Over deze opdracht -
Neem uit de aangeleverde tekst letterlijk het gedeelte over vanaf "Voor ik aan" tot en met "daadwerkelijk zou gebeuren?".

Aangeleverde tekst -
7 december 2022
Uit Berlijn, Machthebbers, Krijgsgewoel. Gedachten en notities.
Voor ik aan de recensie van Armando’s gebundelde boeken uit de jaren ‘ 80 van de vorige eeuw begon, herlas ik de intro van de lofrede ‘Het volk Armando. De rots die niemand naast zich duldt’ in De groene Amsterdammer nr. 37 die op 10 september 2014 online verscheen ter gelegenheid van zijn 85ste verjaardag nog eens aandachtig. En vroeg me samen met Nooteboom af wat er dan daadwerkelijk zou gebeuren?

Vastgelegde gegevens -
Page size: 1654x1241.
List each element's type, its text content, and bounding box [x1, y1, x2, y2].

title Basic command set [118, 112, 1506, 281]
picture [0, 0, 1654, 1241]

Uitkomst opdracht -
Voor ik aan de recensie van Armando’s gebundelde boeken uit de jaren ‘ 80 van de vorige eeuw begon, herlas ik de intro van de lofrede ‘Het volk Armando. De rots die niemand naast zich duldt’ in De groene Amsterdammer nr. 37 die op 10 september 2014 online verscheen ter gelegenheid van zijn 85ste verjaardag nog eens aandachtig. En vroeg me samen met Nooteboom af wat er dan daadwerkelijk zou gebeuren?